Data extract:
==============================

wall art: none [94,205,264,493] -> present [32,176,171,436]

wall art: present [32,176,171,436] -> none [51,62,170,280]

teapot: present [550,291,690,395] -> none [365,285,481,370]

==============================

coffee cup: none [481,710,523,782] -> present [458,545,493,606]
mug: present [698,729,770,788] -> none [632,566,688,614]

==============================

Instruction:
The word to find is "wall". Copy every line of the records that holds it.

Response:
wall art: none [94,205,264,493] -> present [32,176,171,436]
wall art: present [32,176,171,436] -> none [51,62,170,280]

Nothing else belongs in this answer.